§ **PROBLEM TO SOLVE**: Pick the lines holding the string "approval" out of the records and copy them.

§ **DATA SUPPLIED**:
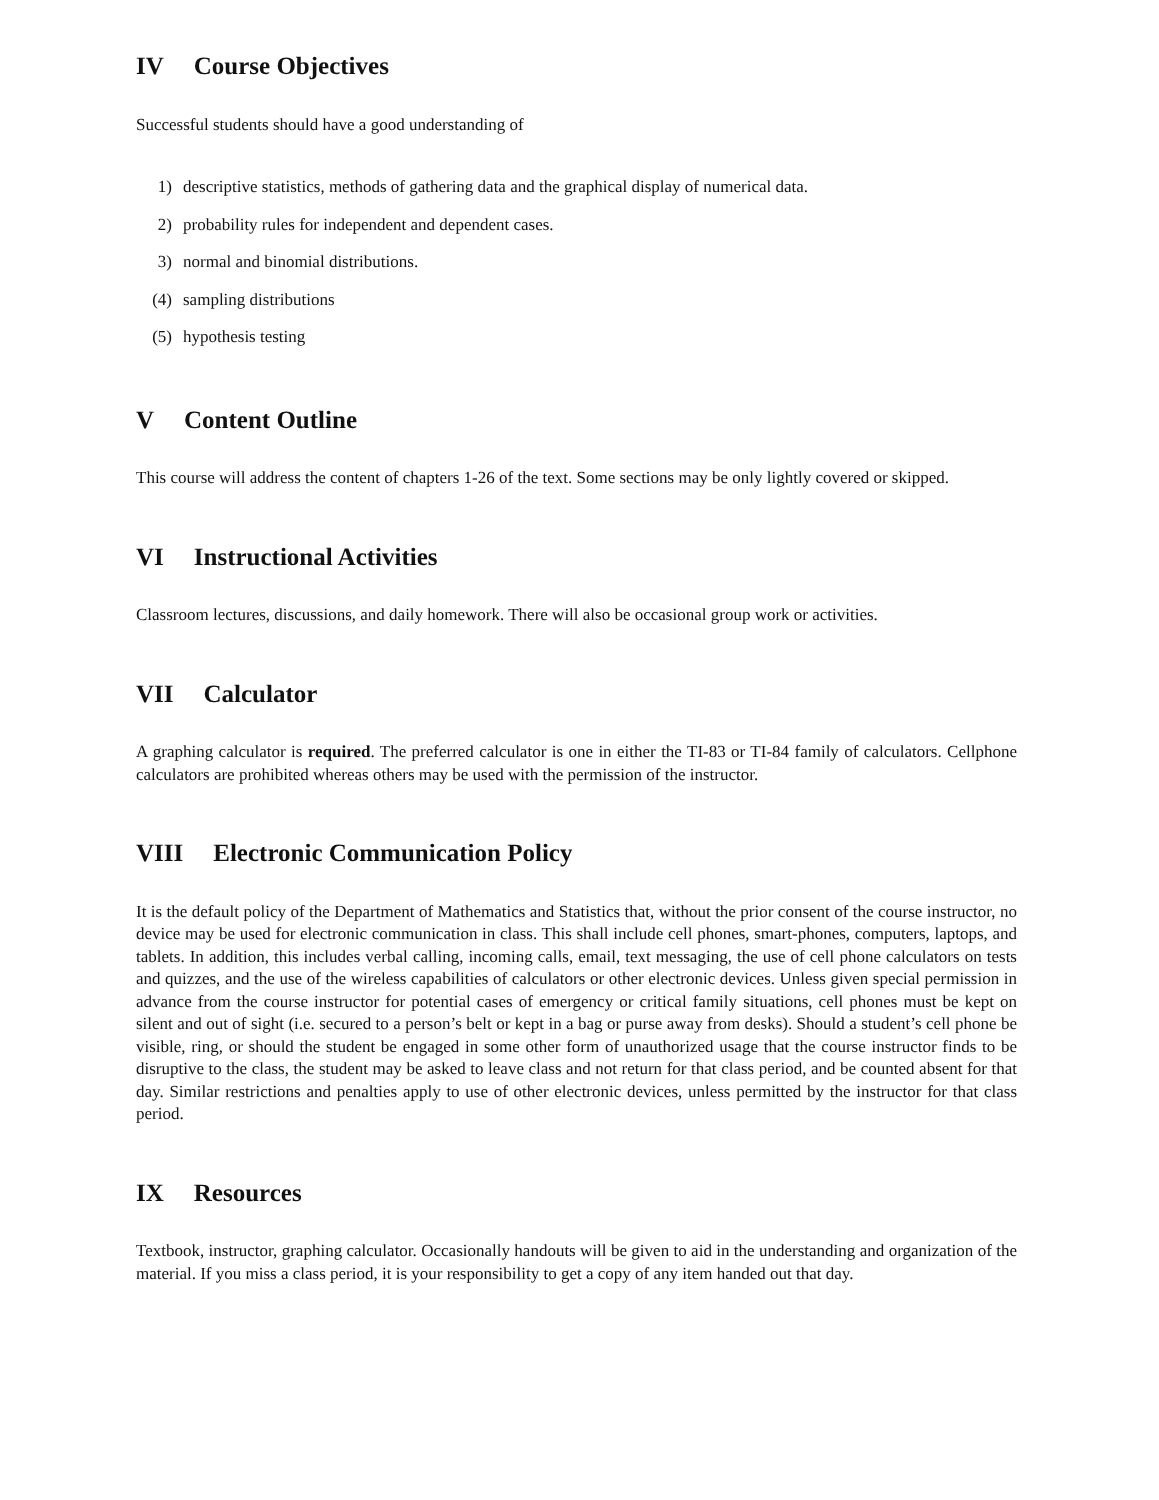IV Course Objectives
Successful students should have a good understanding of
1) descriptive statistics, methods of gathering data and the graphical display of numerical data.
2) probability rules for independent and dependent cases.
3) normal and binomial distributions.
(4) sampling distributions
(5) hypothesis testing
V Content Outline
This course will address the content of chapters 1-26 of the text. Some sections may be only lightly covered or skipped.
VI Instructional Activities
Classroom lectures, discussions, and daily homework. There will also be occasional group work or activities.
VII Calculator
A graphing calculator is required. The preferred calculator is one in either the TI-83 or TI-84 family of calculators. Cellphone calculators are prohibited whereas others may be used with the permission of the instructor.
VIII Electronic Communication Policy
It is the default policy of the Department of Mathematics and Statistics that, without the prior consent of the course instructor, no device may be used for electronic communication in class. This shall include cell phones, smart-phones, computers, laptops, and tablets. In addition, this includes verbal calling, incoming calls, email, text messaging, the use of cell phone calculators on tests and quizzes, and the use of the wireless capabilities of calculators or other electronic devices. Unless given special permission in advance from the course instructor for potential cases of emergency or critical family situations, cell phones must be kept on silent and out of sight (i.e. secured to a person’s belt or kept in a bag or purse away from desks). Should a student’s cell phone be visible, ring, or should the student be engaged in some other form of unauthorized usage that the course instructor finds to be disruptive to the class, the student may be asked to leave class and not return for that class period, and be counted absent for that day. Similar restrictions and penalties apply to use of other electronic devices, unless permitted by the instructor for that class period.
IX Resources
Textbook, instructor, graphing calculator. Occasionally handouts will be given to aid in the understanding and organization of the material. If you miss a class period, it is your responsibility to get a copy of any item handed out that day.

---

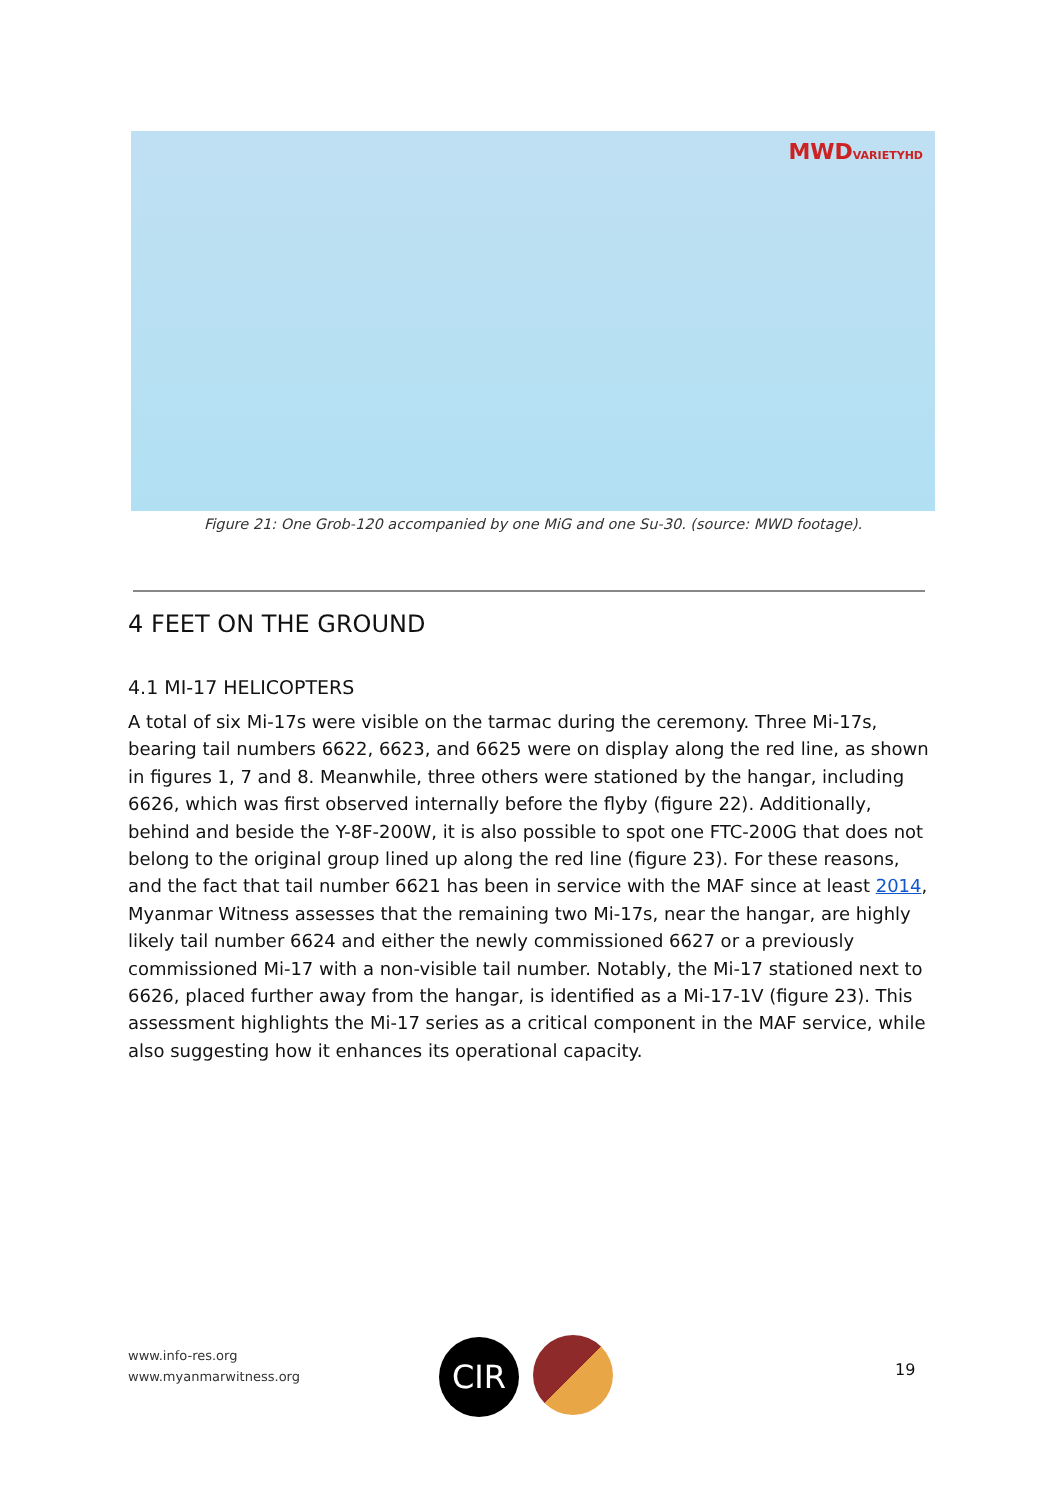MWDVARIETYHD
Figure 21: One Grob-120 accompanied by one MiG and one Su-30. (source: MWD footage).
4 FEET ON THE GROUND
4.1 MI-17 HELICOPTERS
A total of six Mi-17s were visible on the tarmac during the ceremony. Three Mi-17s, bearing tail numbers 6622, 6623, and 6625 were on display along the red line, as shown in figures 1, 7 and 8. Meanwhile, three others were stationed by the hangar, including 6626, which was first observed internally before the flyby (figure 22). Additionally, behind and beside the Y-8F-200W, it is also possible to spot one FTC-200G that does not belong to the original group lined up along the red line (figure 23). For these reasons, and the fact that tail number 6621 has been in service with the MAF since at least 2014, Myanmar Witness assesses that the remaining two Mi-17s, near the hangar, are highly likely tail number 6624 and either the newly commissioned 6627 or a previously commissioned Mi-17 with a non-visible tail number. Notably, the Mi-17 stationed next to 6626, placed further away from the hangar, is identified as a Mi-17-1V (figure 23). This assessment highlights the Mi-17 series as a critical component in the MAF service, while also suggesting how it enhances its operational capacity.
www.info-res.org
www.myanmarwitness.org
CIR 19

--

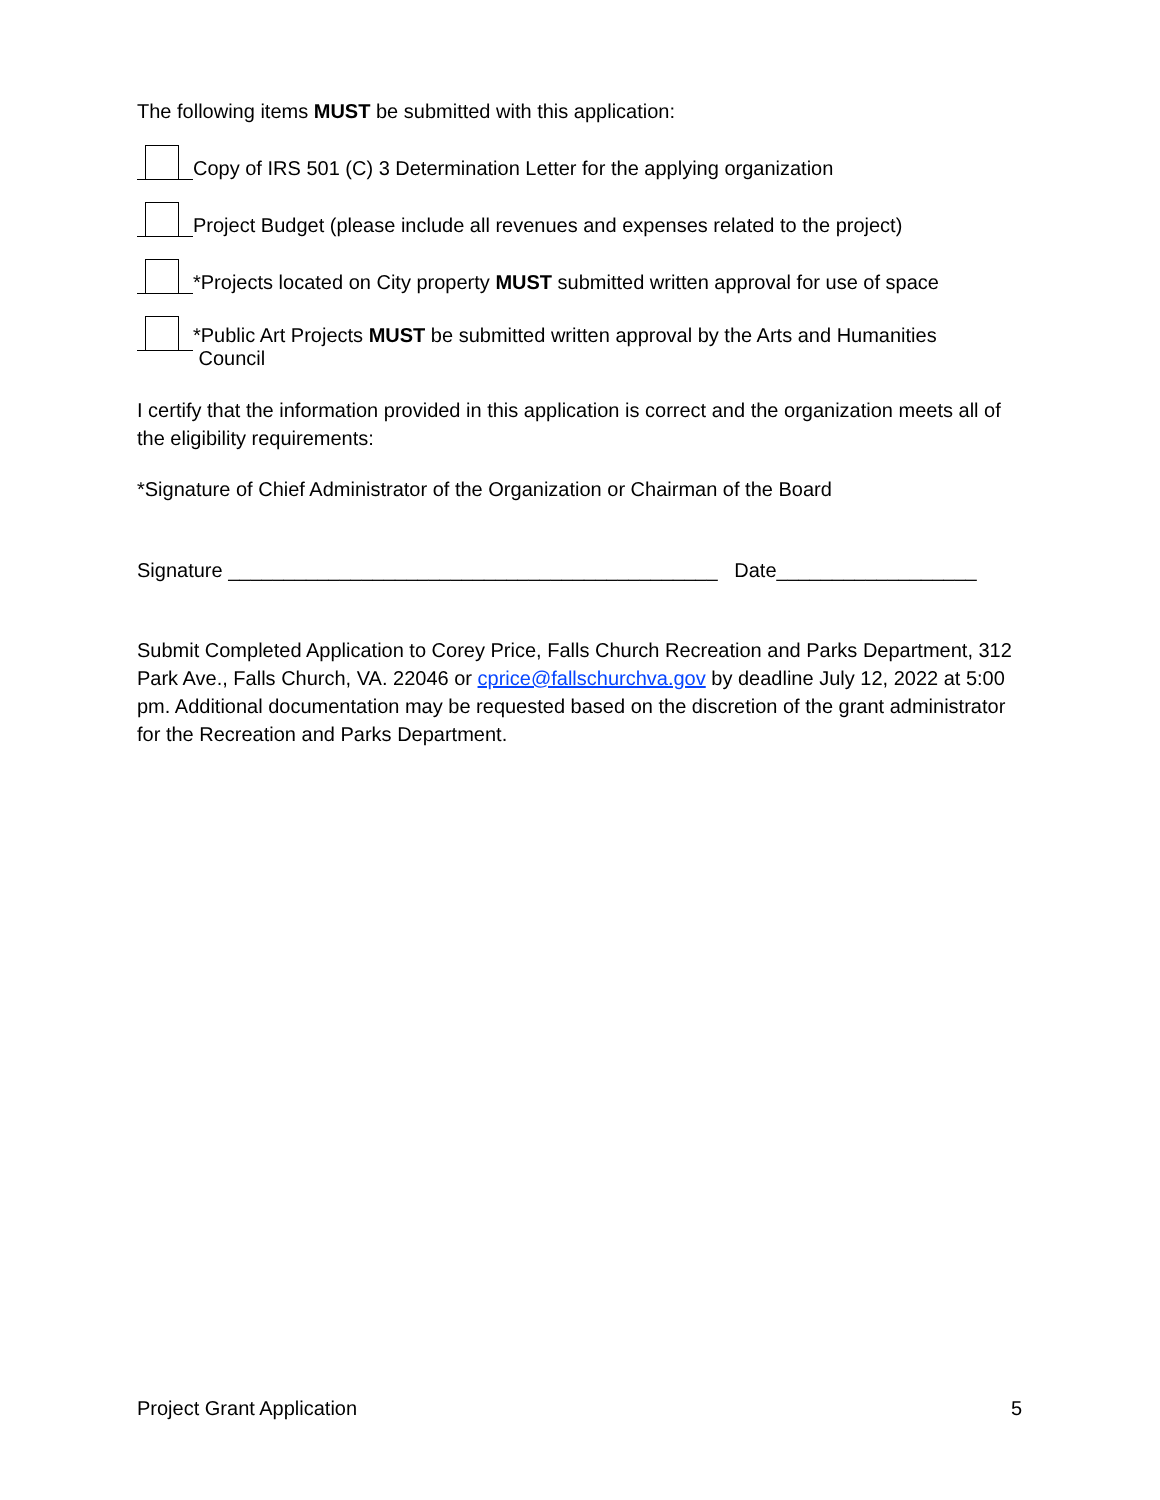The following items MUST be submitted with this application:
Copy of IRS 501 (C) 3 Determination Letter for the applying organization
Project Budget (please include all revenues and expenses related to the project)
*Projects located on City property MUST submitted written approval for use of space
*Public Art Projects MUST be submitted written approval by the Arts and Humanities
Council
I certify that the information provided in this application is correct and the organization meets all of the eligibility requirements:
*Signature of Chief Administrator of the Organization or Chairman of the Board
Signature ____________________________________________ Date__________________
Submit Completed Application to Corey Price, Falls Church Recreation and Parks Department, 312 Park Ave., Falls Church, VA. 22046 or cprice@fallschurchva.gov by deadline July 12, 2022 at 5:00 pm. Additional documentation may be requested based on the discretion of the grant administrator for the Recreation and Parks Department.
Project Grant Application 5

§ **TASK RESULT**:
*Projects located on City property MUST submitted written approval for use of space
*Public Art Projects MUST be submitted written approval by the Arts and Humanities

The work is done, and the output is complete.